About half of Americans say a second pacing check is absolutely necessary. But will there be one?

The $ 1,200 stimulus checks that were handed out under the CARES Act served as a lifeline for cash-strapped Americans who were immediately affected by the COVID-19 crisis. But as useful as these payments may have been, for many people they are long gone. And like our current recession continues to rage, many Americans remain desperate for some follow-up relief.

In fact, 49% of Americans say a second stimulus check is very important to their finances, according to SimplyWise July 2020 Confidence in Retirement Index. Meanwhile, 25% say a follow-up dunning check is somewhat important to them.

Given that most Americans expect our current recession to last until 2021, this sentiment makes sense. But it remains to be determined whether there will actually be a second stimulus.

Image source: Getty Images.

Lawmakers met with relief

Democratic lawmakers introduced a bill called the HEROES Act in May that provides, among other things, for a follow-on stimulus payment that would cap at $ 1,200 per eligible person. But Republican lawmakers backed off. Their main arguments are:

  1. A second stimulus check will cost too much.
  2. A second stimulus check is not necessary to reopen the economy.
  3. A second stimulus is not as vital since unemployment has fallen.

But here’s why these arguments don’t hold up. First, while a follow-up stimulus is indeed expensive, the cost to our economy could be enormous if Americans not get that relief. More and more rents and mortgage payments will be in arrears. Invoices will be missed. Those who lived on paychecks before the pandemic may be forced into debt that they ultimately do not fix. And without more money to pump into the economy, businesses won’t get the income they need to stay afloat.

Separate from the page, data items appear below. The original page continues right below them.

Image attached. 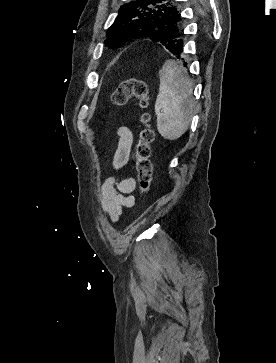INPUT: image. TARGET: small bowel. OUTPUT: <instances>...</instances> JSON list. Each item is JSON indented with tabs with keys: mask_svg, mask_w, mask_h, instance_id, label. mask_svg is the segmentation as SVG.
I'll use <instances>...</instances> for the list:
<instances>
[{
	"mask_svg": "<svg viewBox=\"0 0 276 363\" xmlns=\"http://www.w3.org/2000/svg\"><path fill=\"white\" fill-rule=\"evenodd\" d=\"M117 135L118 143L112 162L114 170H120L128 164L133 144V134L129 128L119 127ZM135 188L136 181L132 176L121 179L109 177L104 181L98 200L103 212L113 222L119 220L123 208L132 207L135 204V197L132 194Z\"/></svg>",
	"mask_w": 276,
	"mask_h": 363,
	"instance_id": "c3829d8e",
	"label": "small bowel"
}]
</instances>
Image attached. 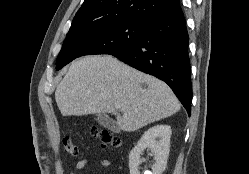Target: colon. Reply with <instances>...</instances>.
<instances>
[{
    "label": "colon",
    "instance_id": "obj_1",
    "mask_svg": "<svg viewBox=\"0 0 249 174\" xmlns=\"http://www.w3.org/2000/svg\"><path fill=\"white\" fill-rule=\"evenodd\" d=\"M91 135L98 140L102 147H118L121 144L120 138L106 129L93 128ZM62 143L65 154L76 155L78 153L77 146L70 137H64Z\"/></svg>",
    "mask_w": 249,
    "mask_h": 174
}]
</instances>
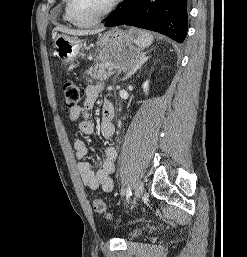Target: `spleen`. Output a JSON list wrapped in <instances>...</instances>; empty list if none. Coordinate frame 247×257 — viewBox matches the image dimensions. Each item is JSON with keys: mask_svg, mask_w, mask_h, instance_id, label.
<instances>
[{"mask_svg": "<svg viewBox=\"0 0 247 257\" xmlns=\"http://www.w3.org/2000/svg\"><path fill=\"white\" fill-rule=\"evenodd\" d=\"M152 42L153 36L149 32L138 30V36L134 39V43L141 48H145L148 47Z\"/></svg>", "mask_w": 247, "mask_h": 257, "instance_id": "1", "label": "spleen"}]
</instances>
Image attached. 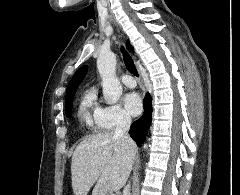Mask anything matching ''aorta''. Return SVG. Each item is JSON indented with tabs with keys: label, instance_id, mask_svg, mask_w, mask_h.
<instances>
[{
	"label": "aorta",
	"instance_id": "1",
	"mask_svg": "<svg viewBox=\"0 0 240 195\" xmlns=\"http://www.w3.org/2000/svg\"><path fill=\"white\" fill-rule=\"evenodd\" d=\"M97 70L102 80L103 96L107 103H116L122 96V86L116 76V56L103 52L97 58Z\"/></svg>",
	"mask_w": 240,
	"mask_h": 195
}]
</instances>
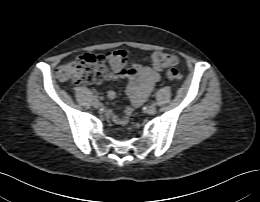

Second, while it is true that a large part of the economy To reopened since the introduction of the HEROES Act, it is clear that many states have reopened too soon, as evidenced by the recent wave of COVID-19 cases which greatly worries public health officials. In fact, some states are already slowing down reopening plans and imposing new restrictions, which could ultimately bring the economy back to its April level.

Finally, while it is true that the unemployment rates in May and June were lower than the disastrous ones in April 14.7% unemployment rate, the numbers are still very high. The unemployment rate in June was 11.1%, which is a far cry from the 3.5% unemployment rate that existed in February, before the pandemic. Additionally, as more states impose lockdowns, we could see increased job losses – especially in already hard hit industries like restaurants and retail.

Obviously, there is a good argument for a second stimulus check, but we won’t know if we’re in the cards until lawmakers start to clear the air once again. returned to the Senate on July 20 after an extended suspension. At this point, there may be additional stimulus proposals to consider besides the HEROES Act, which Republicans have expressly opposed.

Even though there is is a second stimulus payment, there is no guarantee that it will mimic the $ 1,200 that the CARES Act allowed. But given the number of Americans who are in desperate need of an influx of cash, all a lump sum payment is surely better than no stimulus at all.